> _ERFASSTE DATEN_
┌──

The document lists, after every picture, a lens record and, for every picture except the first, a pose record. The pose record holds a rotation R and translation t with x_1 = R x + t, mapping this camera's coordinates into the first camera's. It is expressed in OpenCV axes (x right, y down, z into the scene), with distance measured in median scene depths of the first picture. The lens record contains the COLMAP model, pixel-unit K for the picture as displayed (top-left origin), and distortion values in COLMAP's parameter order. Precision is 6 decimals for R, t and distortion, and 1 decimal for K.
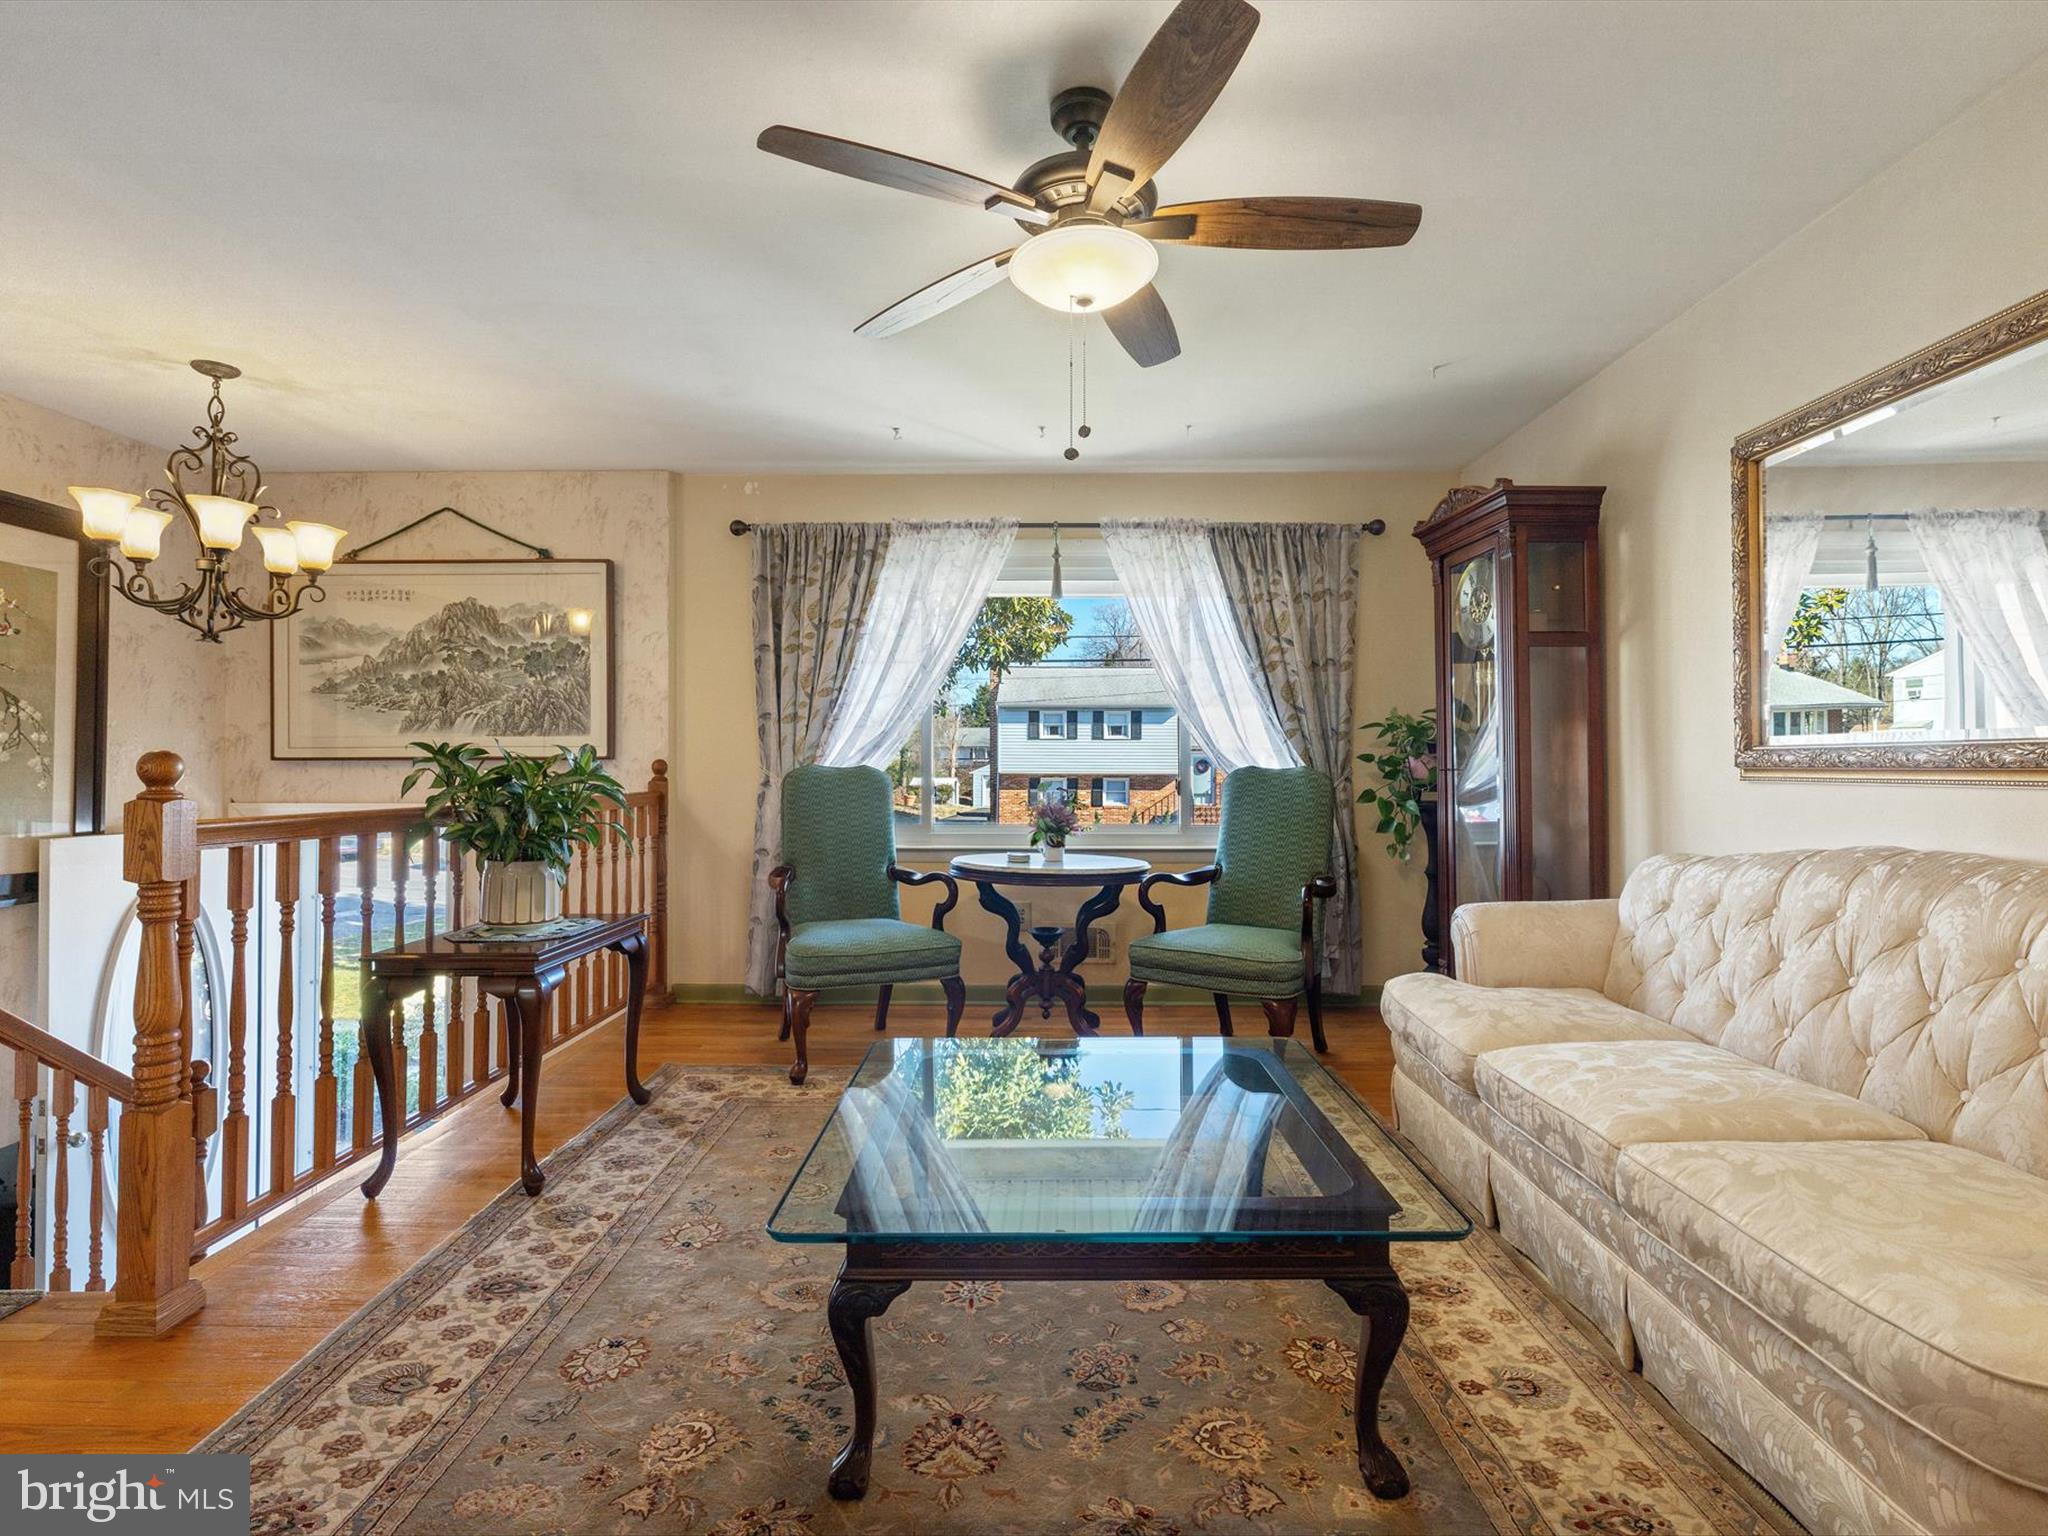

└──
┌──

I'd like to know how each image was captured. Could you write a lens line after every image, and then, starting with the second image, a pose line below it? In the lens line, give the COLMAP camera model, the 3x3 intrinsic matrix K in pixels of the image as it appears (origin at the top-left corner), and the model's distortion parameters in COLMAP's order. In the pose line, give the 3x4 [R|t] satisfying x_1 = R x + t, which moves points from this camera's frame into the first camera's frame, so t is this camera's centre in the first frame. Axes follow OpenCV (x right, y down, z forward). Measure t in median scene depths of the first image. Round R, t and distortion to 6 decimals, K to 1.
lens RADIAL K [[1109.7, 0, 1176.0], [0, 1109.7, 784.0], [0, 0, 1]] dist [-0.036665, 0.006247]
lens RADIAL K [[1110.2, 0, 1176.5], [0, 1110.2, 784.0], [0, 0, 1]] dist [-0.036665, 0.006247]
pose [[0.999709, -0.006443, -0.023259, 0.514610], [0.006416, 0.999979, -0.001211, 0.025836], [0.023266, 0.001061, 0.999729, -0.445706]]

└──

> _AUFGABENSTELLUNG_
Gib die folgenden Zeilen unverändert wieder: Beginne mit der Zeile, die „I'd like to“ enthält, und ende nach der Zeile, die „0.001061, 0.999729, -0.445706]]“ enthält, wobei beide Zeilen dazugehören.

> _LÖSUNG_
I'd like to know how each image was captured. Could you write a lens line after every image, and then, starting with the second image, a pose line below it? In the lens line, give the COLMAP camera model, the 3x3 intrinsic matrix K in pixels of the image as it appears (origin at the top-left corner), and the model's distortion parameters in COLMAP's order. In the pose line, give the 3x4 [R|t] satisfying x_1 = R x + t, which moves points from this camera's frame into the first camera's frame, so t is this camera's centre in the first frame. Axes follow OpenCV (x right, y down, z forward). Measure t in median scene depths of the first image. Round R, t and distortion to 6 decimals, K to 1.
lens RADIAL K [[1109.7, 0, 1176.0], [0, 1109.7, 784.0], [0, 0, 1]] dist [-0.036665, 0.006247]
lens RADIAL K [[1110.2, 0, 1176.5], [0, 1110.2, 784.0], [0, 0, 1]] dist [-0.036665, 0.006247]
pose [[0.999709, -0.006443, -0.023259, 0.514610], [0.006416, 0.999979, -0.001211, 0.025836], [0.023266, 0.001061, 0.999729, -0.445706]]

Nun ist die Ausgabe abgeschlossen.